6 Soweit die Klägerin rügt, das Verwaltungsgericht hätte im Zweifel rückfragen müssen, ob der Schriftsatz als Klage gemeint sei, wird ebenfalls keine grundsätzliche Bedeutung der Rechtssache aufgezeigt. Im Übrigen lässt sie unberücksichtigt, dass ihr mit gerichtlichem Schreiben vom 6. Dezember 2005 der Eingang der „Klageschrift“ und die Weiterleitung der „Klage“ an die Gegenseite bestätigt worden ist, verbunden mit einem Hinweis auf einen sachdienlichen Klageantrag. Das hat die Klägerin lediglich zum Anlass genommen, den Klageantrag dem Hinweis entsprechend umzustellen.

7 Ebenso wenig ist mit dem Hinweis auf die Zulassung der Berufung auch schon die grundsätzliche Bedeutung der Rechtssache im Sinne von § 132 Abs. 2 Nr. 1 VwGO in der gebotenen Weise dargetan. Die Berufung wurde hier wegen ernstlicher Zweifel an der Richtigkeit des vorinstanzlichen Urteils (§ 124 Abs. 2 Nr. 1 VwGO) zugelassen. Diesen Zulassungsgrund bejaht der Verwaltungsgerichtshof dann, wenn schlüssige Gegenargumente gegen die dem erstinstanzlichen Urteil zugrunde liegende Rechtsauffassung vorgetragen wurden. Es liegt auf der Hand, dass sich das nicht mit den Voraussetzungen für die Annahme der grundsätzlichen Bedeutung im Sinne von § 132 Abs. 2 Nr. 1 VwGO deckt.

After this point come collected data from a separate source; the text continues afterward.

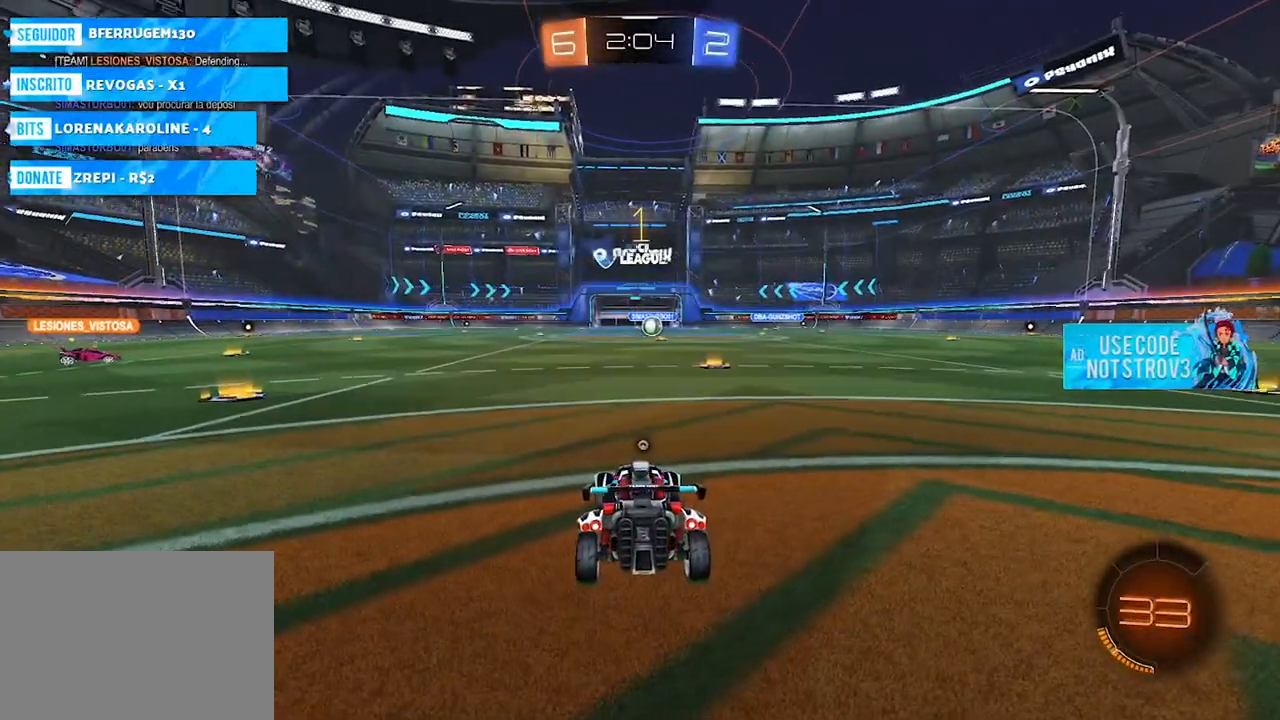
{"buttons": [], "left_stick": "center", "right_stick": "center", "events": [[84, "SQUARE", "up"], [151, "SQUARE", "down"], [234, "SQUARE", "up"], [284, "SQUARE", "down"], [351, "SQUARE", "up"], [418, "SQUARE", "down"], [484, "SQUARE", "up"]]}
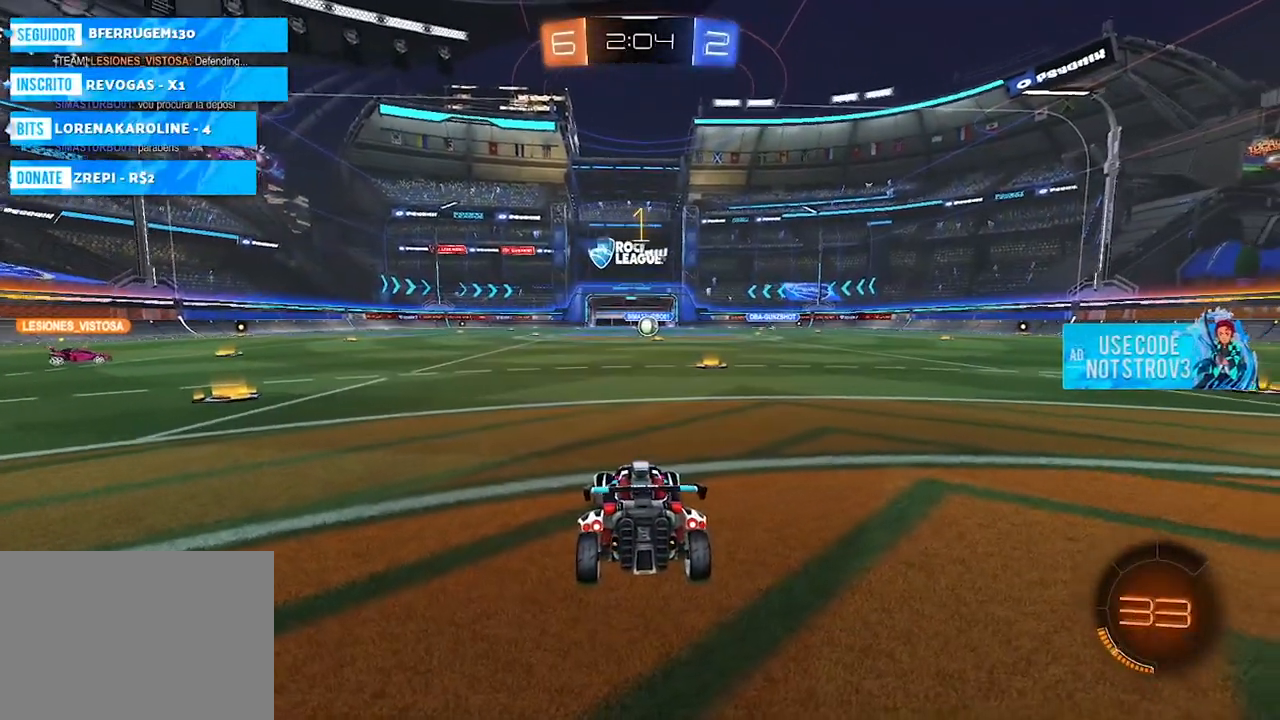
{"buttons": [], "left_stick": "center", "right_stick": "center", "events": [[117, "left_stick", "right"], [183, "CIRCLE", "down"], [300, "left_stick", "center"], [434, "CIRCLE", "up"]]}
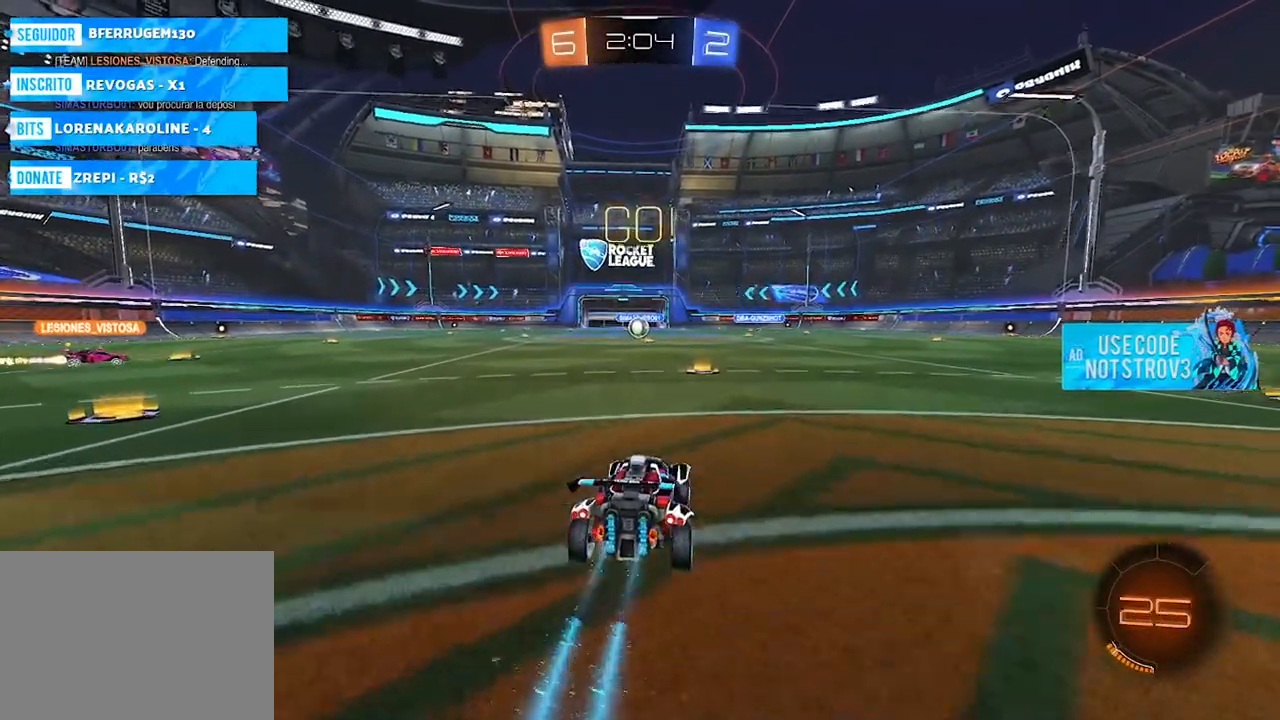
{"buttons": ["SQUARE"], "left_stick": "up-left", "right_stick": "center", "events": [[17, "left_stick", "down-right"], [101, "CROSS", "down"], [151, "CROSS", "up"], [151, "L1", "down"], [184, "left_stick", "up-left"], [217, "CROSS", "down"], [351, "SQUARE", "down"], [384, "CROSS", "up"], [418, "L1", "up"]]}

8 Der Klägerin hilft es auch nicht weiter, wenn man in ihrer Grundsatzrüge zugleich eine Verfahrensrüge im Sinne des § 132 Abs. 2 Nr. 3 VwGO sehen wollte, mit der die fehlerhafte Behandlung eines bei Gericht eingereichten Klageentwurfs als Klageerhebung beanstandet werden soll (vgl. zur Behandlung einer Divergenzrüge als Verfahrensrüge Beschluss vom 12. April 2001 - BVerwG 8 B 2.01 - Buchholz 310 § 92 VwGO Nr. 13 = NVwZ 2001, 918). Zwar eröffnet eine solche Rüge den Blick auf den Einzelfall; ihr Erfolg setzt jedoch die Existenz eines Verfahrensfehlers voraus. Ein solcher ist hier nicht feststellbar. Die Beurteilung des vom Prozessbevollmächtigten der Beschwerdeführerin eingereichten Schriftsatzes vom 1. Dezember 2005 als Klage lässt eine rechtsfehlerhafte Einschätzung des Gerichts nicht erkennen. Soweit angesichts der im Übrigen vorbehaltlosen Formulierungen wegen der gewünschten Zeitfolge der Entscheidungen („vorab“) überhaupt noch Zweifel an einer Klageerhebung bestehen konnten, hat sie der Prozessbevollmächtigte der Klägerin selbst ausgeräumt, indem er auf den Hinweis des Gerichts den Klageantrag geändert hat, ohne den Entwurfscharakter der Klageschrift zu betonen oder auch nur anzudeuten. Dazu hätte aber spätestens zu diesem Zeitpunkt aller Anlass bestanden; denn der Umstand, dass das Gericht seine Aufmerksamkeit bereits auf Einzelheiten der Antragstellung richtete, legte nahe, dass es von einer erhobenen Klage ausging.

9 Die Kostenentscheidung folgt aus § 154 Abs. 2 VwGO; die Festsetzung des Streitwertes ergibt sich aus § 47 Abs. 1 und 3 sowie § 52 Abs. 1 GKG.